O nosso propósito nesta terra é verdadeiramente magnífico. Não fomos chamadas para nos escondermos, mas para iluminarmos os lugares onde o Senhor nos colocou.

Ao falar sobre a união e o poder das mulheres na Igreja, a irmã L. Dew declarou: 

“Deus. Somos mulheres de fé, virtude, visão e caridade, que nos regozijamos em nossa condição de mãe e mulher em nossa família. Não nos desesperamos em relação à perfeição, mas estamos trabalhando para tornar-nos mais puras. E sabemos que na força do Senhor podemos fazer todas as coisas justas, porque estamos imersas em Seu evangelho. (Ver Alma 26:12.) Repito, não somos mulheres do mundo, somos mulheres de Deus destes últimos dias.”

Ao procurarmos viver lado a lado com o Senhor e abraçarmos a nossa identidade como mulheres e filhas Dele, teremos o poder de influenciar as pessoas ao nosso redor. A nossa luz não pode ser escondida. Assim como Boaz reconheceu a bondade de Rute, o mundo reconhecerá a nossa fé: 

“Agora, pois, minha filha, não temas; tudo quanto disseste te farei, pois toda a cidade do meu povo sabe que és mulher virtuosa.”

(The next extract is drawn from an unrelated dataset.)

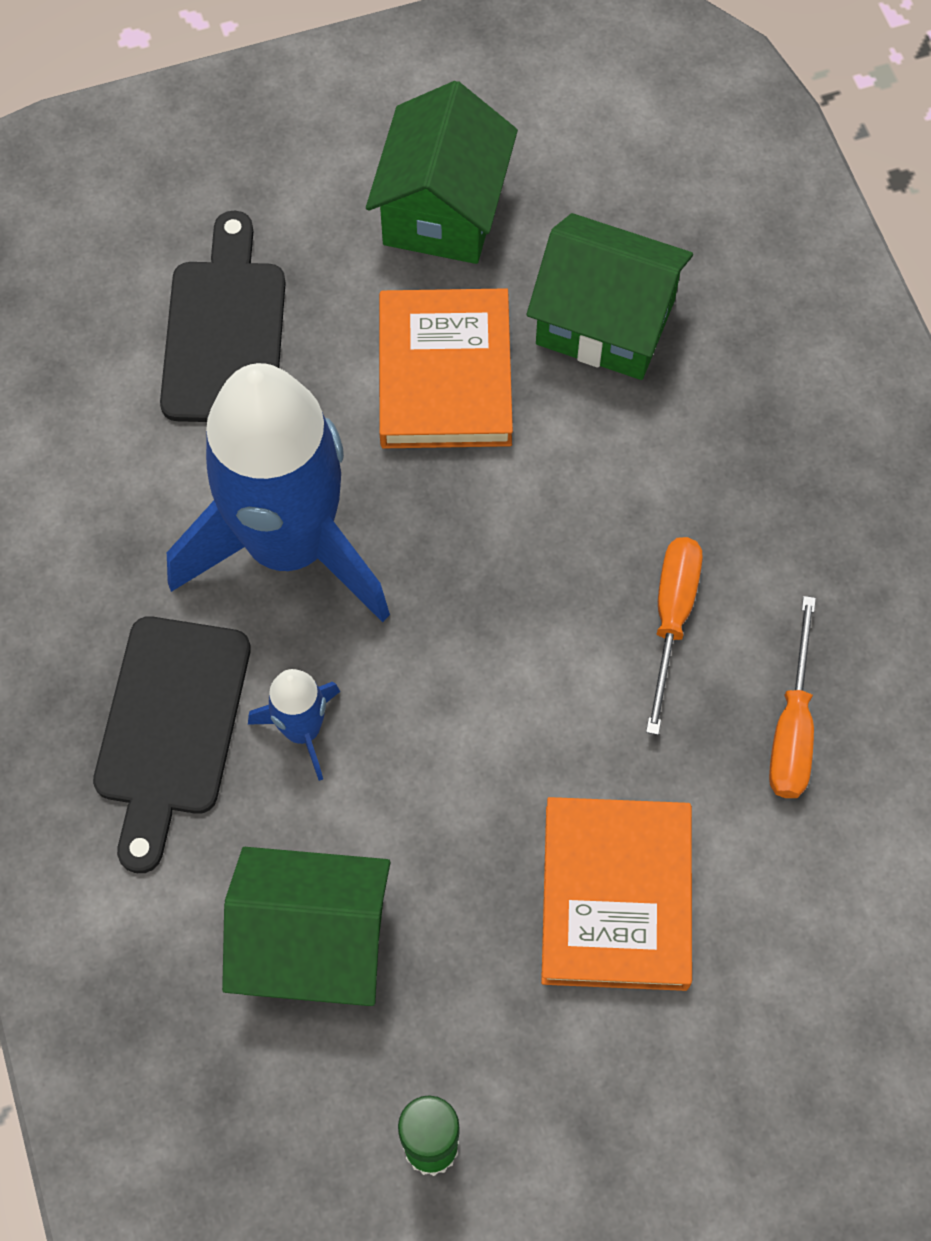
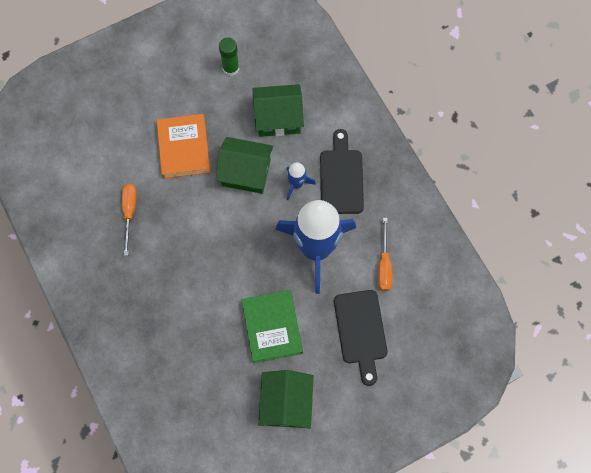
camera: 170 degrees right, 5 degrees up
(444, 375) = (272, 327): orange book -> green book
(605, 322) = (213, 362): green house -> green house (246, 173)
(672, 619) = (175, 244): orange screwdriver -> orange screwdriver (384, 264)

Quando o cansaço bate e as 24 horas parecem curtas demais, lembro a mim mesma de que não preciso ser perfeita, apenas constante. Hoje, em meio às listas de tarefas que nunca acabam, escolho me apegar à simplicidade e ao poder do meu relacionamento entre a mulher que me torno a cada dia e Deus. É essa certeza íntima de sermos Suas filhas que nos dá paz para seguir em frente.